How to Sell Your Small Business


There are a lot of reasons that small businesses go up for sale. It could be something as simple as owner boredom or burnout, something serious like death or divorce or something common like a serial entrepreneur who is ready to skydive into the next endeavor.

Once a business owner is ready to proceed and is committed to relinquishing ownership there are some basic steps and some fine-tuning to get the best price.

Most experts recommend that a seller have a two- to three-year window to prepare for selling a business. It’s imperative that a healthy business for sale has respectable revenue and profitability, says Don Naideck, president of North Bethesda, Md.-based Prime Investments, a seller of firms valued between $500,000 and $25 million in the Mid-Atlantic area.

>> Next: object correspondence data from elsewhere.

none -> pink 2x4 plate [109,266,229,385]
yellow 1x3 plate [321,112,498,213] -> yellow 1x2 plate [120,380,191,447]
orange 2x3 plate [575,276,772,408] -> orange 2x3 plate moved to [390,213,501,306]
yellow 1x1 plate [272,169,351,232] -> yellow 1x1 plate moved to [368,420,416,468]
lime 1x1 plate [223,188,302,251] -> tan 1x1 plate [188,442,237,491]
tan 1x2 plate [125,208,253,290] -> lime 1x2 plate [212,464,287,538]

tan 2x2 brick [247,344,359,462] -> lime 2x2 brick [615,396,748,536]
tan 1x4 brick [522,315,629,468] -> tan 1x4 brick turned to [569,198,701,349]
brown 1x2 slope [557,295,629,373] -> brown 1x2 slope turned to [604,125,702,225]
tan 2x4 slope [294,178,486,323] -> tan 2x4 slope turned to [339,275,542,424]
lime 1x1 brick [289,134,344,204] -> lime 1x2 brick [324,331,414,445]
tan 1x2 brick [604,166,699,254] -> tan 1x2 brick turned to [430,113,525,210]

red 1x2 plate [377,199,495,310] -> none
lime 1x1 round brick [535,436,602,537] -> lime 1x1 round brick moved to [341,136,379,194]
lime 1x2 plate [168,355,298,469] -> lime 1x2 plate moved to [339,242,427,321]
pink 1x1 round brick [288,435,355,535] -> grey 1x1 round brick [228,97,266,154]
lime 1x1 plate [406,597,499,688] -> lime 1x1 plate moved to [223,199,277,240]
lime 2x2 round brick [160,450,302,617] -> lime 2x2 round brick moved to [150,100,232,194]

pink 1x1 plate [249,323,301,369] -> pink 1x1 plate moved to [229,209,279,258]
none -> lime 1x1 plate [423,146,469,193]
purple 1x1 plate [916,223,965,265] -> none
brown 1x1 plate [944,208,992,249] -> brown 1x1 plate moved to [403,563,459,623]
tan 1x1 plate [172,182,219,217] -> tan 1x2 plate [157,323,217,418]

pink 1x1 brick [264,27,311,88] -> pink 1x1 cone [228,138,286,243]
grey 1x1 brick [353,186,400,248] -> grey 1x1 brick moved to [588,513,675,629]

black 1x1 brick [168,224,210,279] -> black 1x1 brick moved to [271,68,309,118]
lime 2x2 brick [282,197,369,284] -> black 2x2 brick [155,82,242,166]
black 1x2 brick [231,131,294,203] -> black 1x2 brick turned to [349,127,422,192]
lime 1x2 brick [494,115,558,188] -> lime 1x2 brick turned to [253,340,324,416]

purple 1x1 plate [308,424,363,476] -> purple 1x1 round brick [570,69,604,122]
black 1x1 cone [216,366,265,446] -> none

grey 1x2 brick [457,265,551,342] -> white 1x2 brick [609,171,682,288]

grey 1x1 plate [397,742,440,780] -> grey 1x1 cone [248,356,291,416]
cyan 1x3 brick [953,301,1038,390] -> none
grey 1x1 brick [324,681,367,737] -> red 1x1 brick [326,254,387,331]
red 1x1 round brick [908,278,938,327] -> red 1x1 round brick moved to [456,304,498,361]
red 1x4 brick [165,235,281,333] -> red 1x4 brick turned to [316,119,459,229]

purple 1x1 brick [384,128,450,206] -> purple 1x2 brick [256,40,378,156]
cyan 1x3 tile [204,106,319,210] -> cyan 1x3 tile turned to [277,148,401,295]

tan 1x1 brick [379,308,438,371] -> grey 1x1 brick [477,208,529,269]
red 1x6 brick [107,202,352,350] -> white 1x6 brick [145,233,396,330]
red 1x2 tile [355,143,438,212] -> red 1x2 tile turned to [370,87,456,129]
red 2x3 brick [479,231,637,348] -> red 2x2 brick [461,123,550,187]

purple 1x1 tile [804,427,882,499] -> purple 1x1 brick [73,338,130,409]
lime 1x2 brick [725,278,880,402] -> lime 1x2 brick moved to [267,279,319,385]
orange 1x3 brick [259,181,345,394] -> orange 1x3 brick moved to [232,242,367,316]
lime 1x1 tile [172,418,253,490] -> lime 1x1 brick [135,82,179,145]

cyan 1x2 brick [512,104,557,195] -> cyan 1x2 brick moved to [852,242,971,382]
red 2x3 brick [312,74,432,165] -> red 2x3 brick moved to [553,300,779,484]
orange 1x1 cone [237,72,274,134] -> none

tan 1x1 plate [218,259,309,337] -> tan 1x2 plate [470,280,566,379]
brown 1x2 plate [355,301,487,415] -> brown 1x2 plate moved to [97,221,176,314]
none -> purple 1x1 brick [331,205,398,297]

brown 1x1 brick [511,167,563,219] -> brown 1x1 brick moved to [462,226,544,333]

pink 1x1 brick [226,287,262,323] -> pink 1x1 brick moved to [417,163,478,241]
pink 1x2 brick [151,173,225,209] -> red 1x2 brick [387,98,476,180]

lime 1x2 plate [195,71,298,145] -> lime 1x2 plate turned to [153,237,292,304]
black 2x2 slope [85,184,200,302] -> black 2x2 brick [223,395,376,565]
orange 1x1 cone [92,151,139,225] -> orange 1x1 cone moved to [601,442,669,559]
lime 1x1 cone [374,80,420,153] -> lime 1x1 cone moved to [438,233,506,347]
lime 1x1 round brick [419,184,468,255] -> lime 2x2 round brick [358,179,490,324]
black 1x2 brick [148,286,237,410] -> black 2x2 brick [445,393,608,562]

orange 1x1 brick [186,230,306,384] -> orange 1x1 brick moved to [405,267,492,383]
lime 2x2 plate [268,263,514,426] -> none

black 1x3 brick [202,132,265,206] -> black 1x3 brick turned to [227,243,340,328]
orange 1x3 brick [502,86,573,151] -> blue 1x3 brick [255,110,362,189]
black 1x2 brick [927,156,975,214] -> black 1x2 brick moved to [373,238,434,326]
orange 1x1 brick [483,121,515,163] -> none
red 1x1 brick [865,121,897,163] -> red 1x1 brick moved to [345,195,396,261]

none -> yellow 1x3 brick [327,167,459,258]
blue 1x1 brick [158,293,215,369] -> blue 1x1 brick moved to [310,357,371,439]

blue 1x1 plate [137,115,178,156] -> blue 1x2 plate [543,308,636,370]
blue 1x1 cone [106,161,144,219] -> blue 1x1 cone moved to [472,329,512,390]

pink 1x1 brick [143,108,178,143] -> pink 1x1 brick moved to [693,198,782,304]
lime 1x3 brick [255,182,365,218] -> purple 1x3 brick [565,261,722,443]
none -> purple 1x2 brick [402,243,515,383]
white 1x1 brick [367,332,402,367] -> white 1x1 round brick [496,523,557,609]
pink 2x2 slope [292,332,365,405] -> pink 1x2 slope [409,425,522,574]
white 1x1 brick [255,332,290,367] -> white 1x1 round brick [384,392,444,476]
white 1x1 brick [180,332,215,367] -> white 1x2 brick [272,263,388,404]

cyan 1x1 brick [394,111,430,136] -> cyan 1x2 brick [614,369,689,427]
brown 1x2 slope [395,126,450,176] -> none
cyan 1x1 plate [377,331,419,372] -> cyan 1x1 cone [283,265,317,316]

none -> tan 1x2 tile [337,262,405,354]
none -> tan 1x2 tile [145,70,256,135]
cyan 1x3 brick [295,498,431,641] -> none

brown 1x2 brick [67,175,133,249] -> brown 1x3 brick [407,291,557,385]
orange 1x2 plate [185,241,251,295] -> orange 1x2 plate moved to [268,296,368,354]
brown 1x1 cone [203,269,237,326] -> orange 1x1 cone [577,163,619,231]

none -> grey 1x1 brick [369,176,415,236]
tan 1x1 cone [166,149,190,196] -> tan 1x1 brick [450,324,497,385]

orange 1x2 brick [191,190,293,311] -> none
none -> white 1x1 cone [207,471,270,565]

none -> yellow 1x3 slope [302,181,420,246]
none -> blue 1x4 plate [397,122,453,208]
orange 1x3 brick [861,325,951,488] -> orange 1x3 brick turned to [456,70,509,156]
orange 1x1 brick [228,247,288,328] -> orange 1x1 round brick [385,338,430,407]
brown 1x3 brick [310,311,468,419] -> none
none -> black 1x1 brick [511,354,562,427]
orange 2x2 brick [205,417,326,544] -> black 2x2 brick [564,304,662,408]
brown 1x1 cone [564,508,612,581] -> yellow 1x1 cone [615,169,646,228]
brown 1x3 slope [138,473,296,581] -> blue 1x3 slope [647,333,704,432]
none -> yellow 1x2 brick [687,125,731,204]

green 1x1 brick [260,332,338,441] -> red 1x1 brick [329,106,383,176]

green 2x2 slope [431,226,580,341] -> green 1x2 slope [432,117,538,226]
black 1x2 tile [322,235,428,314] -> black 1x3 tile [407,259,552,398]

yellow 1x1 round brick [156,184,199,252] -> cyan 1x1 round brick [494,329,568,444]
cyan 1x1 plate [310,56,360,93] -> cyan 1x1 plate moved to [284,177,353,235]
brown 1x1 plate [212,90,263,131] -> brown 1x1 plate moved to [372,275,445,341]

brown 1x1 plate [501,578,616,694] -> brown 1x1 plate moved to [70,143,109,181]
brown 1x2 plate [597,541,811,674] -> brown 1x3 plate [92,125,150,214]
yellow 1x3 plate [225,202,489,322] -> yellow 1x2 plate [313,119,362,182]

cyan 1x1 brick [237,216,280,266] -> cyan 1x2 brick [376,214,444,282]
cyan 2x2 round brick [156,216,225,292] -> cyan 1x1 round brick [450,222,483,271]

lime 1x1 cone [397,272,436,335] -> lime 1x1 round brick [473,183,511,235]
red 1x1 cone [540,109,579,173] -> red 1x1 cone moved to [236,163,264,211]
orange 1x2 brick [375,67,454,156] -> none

It is also important to attract more than one buyer, says Marian Cook, president of Ageos, a consultancy in Wheaton, Ill., that prepares firms for sale and helps transition out the seller. “Having only one bid is the same as having none. “You don’t know if you’re getting the best deal.”

Here are 8 tips to review if you are thinking of selling your business:

  1. Keep it Confidential – Naideck recommends that the process of selling is kept absolutely confidential from employees, as hard as that may be sometimes. “If you think you have a sale and it falls apart then everyone knows you want to sell,” he says. Employees are likely to start looking for other jobs. If word gets out in the marketplace, competitors can sell against that and suppliers may put you on C.O.D.
  2. Gather Competitive Intelligence – Be aware of what competitors are doing so you can show potential buyers that your firm knows the market. “Read competitors’ press releases and know who they’re making strategic alliances with,” says Cook. A potential buyer wants to know why your business is different from competitors and that it remains a player in the market.
  3. Consider Future Growth – A buyer typically wants to buy a business because he believes he can grow and improve it, says Naideck. The seller should think about plans to grow the firm and have an answer as to why he hasn’t done it. “They’ll pay you for what you’ve achieved but they don’t want to buy a business that doesn’t have potential,” says Naideck.
  4. Improve Curb Appeal – Make sure your online curb appeal is strong. People should Google their company and ask themselves if they like what they see, says Cook. Curb appeal also can mean sprucing up the physical office space.
  5. Deal with Administrative Issues - Make sure human resource policies and procedural manuals are updated, define employee roles and show their value. A small business owner may have offered an employee a raise but never documented it. “When the owner leaves the company, Tim isn’t going to be too happy trying to explain why he deserves a new salary,” says Cook. It’s also important to have updated technologies in accounting and inventory management.
  6. Diversify Your Supplier Base – Many small firms do business on a handshake and a supplier relationship can get overly cozy. “A small business owner may think ‘I’ve always bought my widgets from Jane,’ but that collegiality can cause laxness in the competitiveness of a supplier," says Cook. See if you can get other, more competitive bids and make sure you have legal documentation.
  7. Diversify Your Client Base – Buyers will shy away from businesses they perceive to be risky. A big issue Prime Investments sees time and time again is customer concentration. “If you’re doing $5 million a year but $2.5 million with just one client, a buyer will be wary,” says Naideck. Reduce any customer concentration above 30% and get as broad of a customer base as possible.
  8. Understand the Value of Institutional Knowledge – Ensure that there will be some degree of management who knows the industry. “Make sure to lessen the risk of a buyer coming in and messing things up,” says Naideck. Buyers may bring in their own people but typically they recognize the real value of the business is customer relationships. While there’s often a perception that a new person is going to come in and clean house, it’s usually the buyer who is nervous that employees will leave. Naideck generally recommends that the owner stay with the business for two months to a year after the sale. It’s also not unusual for the seller to stay on as an employee at the company. “Sometimes sellers are overwhelmed by the business and want to do sales instead of managing people” at the company, he says.